Dans ce cadre, l’utilisation d’injections locales d’adrénaline dans les zones opérées participe à une meilleure maîtrise du saignement pendant l’intervention. En réduisant le saignement local, elles peuvent améliorer les conditions de l’intervention et aider le chirurgien à travailler avec plus de précision.

Cela ne transforme pas la liposuccion en acte banal. En revanche, cet exemple montre comment certaines évolutions permettent aujourd’hui de mieux encadrer des risques spécifiques.

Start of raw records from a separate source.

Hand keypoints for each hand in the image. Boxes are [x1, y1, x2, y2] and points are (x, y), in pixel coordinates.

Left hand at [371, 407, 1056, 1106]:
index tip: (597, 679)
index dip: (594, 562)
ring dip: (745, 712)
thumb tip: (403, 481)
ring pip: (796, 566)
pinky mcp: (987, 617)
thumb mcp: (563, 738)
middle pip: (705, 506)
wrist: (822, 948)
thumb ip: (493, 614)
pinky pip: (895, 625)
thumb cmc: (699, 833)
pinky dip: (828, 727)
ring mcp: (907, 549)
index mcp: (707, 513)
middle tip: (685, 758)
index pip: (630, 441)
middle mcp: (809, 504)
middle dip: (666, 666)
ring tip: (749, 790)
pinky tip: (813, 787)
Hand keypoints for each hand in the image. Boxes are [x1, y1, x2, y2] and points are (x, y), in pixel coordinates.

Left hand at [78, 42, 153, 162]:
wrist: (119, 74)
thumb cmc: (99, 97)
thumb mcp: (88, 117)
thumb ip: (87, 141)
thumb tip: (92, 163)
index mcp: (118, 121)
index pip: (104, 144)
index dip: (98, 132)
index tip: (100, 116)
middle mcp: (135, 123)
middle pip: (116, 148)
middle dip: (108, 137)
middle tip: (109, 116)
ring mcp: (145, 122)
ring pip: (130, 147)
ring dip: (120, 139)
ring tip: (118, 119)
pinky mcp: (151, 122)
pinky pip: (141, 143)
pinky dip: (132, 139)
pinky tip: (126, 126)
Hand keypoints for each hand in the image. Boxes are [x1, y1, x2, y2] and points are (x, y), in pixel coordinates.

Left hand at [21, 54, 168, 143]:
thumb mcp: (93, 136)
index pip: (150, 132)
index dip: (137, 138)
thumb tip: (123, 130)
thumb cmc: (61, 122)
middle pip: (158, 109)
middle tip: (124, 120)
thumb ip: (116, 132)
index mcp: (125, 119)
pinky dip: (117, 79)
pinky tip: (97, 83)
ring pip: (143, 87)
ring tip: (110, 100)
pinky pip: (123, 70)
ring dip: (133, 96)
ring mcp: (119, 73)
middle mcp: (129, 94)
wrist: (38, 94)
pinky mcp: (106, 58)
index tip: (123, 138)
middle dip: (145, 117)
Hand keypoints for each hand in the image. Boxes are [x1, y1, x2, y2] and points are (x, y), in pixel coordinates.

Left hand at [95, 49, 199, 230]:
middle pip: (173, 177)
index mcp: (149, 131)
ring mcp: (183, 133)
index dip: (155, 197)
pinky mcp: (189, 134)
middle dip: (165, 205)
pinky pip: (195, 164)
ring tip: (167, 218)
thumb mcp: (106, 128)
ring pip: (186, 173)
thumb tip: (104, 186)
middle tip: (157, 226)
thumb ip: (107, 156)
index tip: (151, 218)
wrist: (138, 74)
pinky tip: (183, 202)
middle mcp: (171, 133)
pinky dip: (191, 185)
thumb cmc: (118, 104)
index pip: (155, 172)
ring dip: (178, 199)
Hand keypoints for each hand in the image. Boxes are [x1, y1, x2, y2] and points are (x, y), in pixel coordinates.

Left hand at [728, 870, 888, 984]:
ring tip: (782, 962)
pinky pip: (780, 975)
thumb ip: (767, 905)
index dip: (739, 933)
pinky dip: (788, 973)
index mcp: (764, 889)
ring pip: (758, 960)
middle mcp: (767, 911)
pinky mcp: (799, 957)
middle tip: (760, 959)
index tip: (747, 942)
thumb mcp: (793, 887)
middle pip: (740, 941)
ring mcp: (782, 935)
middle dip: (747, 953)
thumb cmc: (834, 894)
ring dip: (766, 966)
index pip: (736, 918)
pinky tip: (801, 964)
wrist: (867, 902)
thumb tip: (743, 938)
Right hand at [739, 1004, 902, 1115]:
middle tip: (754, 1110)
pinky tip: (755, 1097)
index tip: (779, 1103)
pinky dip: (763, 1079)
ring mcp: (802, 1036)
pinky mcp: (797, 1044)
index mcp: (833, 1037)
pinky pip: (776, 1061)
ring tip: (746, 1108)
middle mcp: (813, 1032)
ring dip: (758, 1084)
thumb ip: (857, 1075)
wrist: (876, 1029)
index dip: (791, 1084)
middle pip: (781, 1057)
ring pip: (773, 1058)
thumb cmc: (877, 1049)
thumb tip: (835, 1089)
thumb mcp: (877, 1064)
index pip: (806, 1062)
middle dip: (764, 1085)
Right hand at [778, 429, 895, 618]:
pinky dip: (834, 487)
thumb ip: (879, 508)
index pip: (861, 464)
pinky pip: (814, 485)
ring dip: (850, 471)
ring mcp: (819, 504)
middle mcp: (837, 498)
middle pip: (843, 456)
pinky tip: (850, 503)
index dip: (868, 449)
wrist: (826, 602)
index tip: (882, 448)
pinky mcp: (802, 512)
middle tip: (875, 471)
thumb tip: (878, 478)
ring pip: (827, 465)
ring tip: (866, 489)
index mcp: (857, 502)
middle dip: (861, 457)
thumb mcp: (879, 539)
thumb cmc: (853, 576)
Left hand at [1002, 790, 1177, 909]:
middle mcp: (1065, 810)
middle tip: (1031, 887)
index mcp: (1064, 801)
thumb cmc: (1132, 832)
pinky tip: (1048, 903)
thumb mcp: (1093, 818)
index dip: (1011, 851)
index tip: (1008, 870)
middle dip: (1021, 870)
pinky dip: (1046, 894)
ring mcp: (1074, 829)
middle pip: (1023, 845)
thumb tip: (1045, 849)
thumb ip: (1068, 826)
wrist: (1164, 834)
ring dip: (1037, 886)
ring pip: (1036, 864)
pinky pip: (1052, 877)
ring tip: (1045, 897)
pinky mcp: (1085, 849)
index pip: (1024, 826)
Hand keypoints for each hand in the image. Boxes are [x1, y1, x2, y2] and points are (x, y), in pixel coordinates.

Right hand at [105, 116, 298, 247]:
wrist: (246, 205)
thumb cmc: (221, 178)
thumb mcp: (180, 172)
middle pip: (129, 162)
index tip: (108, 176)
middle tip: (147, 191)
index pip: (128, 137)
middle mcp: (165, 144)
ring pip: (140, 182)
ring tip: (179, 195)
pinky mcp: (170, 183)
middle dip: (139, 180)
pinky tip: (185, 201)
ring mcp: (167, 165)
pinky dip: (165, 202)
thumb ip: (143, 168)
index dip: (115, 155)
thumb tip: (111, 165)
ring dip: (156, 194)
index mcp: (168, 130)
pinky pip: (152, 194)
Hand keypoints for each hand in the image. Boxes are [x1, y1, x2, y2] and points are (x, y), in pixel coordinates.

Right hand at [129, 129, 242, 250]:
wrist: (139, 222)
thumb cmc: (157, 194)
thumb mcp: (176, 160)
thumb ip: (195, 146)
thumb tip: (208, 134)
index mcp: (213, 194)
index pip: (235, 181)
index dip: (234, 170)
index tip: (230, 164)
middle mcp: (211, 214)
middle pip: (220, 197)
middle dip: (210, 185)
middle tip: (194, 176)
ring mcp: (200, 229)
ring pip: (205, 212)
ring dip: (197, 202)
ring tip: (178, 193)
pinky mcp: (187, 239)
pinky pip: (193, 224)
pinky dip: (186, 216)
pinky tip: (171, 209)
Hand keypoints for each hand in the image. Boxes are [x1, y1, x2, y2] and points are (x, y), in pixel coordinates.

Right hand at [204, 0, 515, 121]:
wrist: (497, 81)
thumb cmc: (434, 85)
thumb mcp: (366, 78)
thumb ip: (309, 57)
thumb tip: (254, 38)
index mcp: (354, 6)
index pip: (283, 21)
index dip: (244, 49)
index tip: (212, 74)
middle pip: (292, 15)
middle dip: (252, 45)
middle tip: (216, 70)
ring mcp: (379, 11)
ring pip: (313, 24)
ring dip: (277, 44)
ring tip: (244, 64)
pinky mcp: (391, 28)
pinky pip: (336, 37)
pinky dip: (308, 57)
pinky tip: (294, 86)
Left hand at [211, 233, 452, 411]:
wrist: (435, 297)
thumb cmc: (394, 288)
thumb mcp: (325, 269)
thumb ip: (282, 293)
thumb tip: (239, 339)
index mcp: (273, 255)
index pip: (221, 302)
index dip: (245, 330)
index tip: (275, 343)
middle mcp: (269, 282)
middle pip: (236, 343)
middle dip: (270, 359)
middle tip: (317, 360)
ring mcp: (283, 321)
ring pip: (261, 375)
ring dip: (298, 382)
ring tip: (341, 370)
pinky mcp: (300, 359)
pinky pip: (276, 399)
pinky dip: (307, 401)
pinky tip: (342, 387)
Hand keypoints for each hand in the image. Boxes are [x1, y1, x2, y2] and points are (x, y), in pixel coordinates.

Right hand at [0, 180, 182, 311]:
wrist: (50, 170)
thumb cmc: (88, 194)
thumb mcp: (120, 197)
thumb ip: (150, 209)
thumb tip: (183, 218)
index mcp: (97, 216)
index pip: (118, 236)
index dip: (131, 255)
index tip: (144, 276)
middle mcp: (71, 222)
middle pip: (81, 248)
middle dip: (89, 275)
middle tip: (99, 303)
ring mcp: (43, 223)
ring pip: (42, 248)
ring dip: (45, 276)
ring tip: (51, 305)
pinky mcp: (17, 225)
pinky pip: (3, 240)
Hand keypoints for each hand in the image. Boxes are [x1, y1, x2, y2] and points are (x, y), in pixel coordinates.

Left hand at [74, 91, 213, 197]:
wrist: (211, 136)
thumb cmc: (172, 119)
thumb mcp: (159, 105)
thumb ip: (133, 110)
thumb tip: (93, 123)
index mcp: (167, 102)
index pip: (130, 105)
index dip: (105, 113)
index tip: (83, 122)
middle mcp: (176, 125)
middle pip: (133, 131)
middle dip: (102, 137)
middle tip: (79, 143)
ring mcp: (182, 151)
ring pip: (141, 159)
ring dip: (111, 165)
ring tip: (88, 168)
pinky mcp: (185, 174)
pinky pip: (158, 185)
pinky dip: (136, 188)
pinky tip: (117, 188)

La rhinoplastie rappelle l’importance de la précision opératoire

La rhinoplastie est une intervention particulièrement exigeante. La zone opérée est fine, anatomiquement complexe et très vascularisée.

Dans cette intervention, tout ce qui améliore la visibilité et la précision du geste compte. La maîtrise du saignement y participe aussi, en facilitant le déroulement de l’opération.

La rhinoplastie rappelle une réalité essentielle : en chirurgie esthétique, la sécurité ne peut pas être dissociée de la précision. Plus un geste demande de finesse, plus les conditions dans lesquelles il est réalisé comptent.

Ce que ces évolutions permettent réellement

Il serait excessif d’écrire que la chirurgie esthétique est devenue sans risque. Ce n’est pas vrai.

Il serait également imprudent d’attribuer l’amélioration de la sécurité à la seule technologie. Ce n’est pas tout à fait juste non plus.

La formulation la plus rigoureuse est la suivante : certaines évolutions permettent aujourd’hui de mieux maîtriser certains risques en chirurgie esthétique. Cela concerne notamment la préparation du patient, le contrôle du saignement pendant l’intervention, l’encadrement anesthésique, la prévention de certaines complications et la surveillance post-opératoire.

Cette nuance est importante. Elle permet d’être précis sans minimiser la réalité du risque.

Ce qu’il faut retenir avant d’envisager une chirurgie esthétique

Le niveau de sécurité d’une intervention de chirurgie esthétique ne dépend jamais d’un seul facteur.

Il repose sur la pertinence de l’indication, l’état de santé du patient, la qualité de la consultation préopératoire, l’expérience de l’équipe, les conditions techniques de l’intervention et le suivi post-opératoire.

Les progrès récents vont dans le bon sens. Ils ne rendent pas la chirurgie esthétique anodine. En revanche, ils permettent, dans de nombreux cas, une meilleure maîtrise de certains aléas opératoires, avec une prise en charge plus précise, plus structurée et plus attentive à la prévention.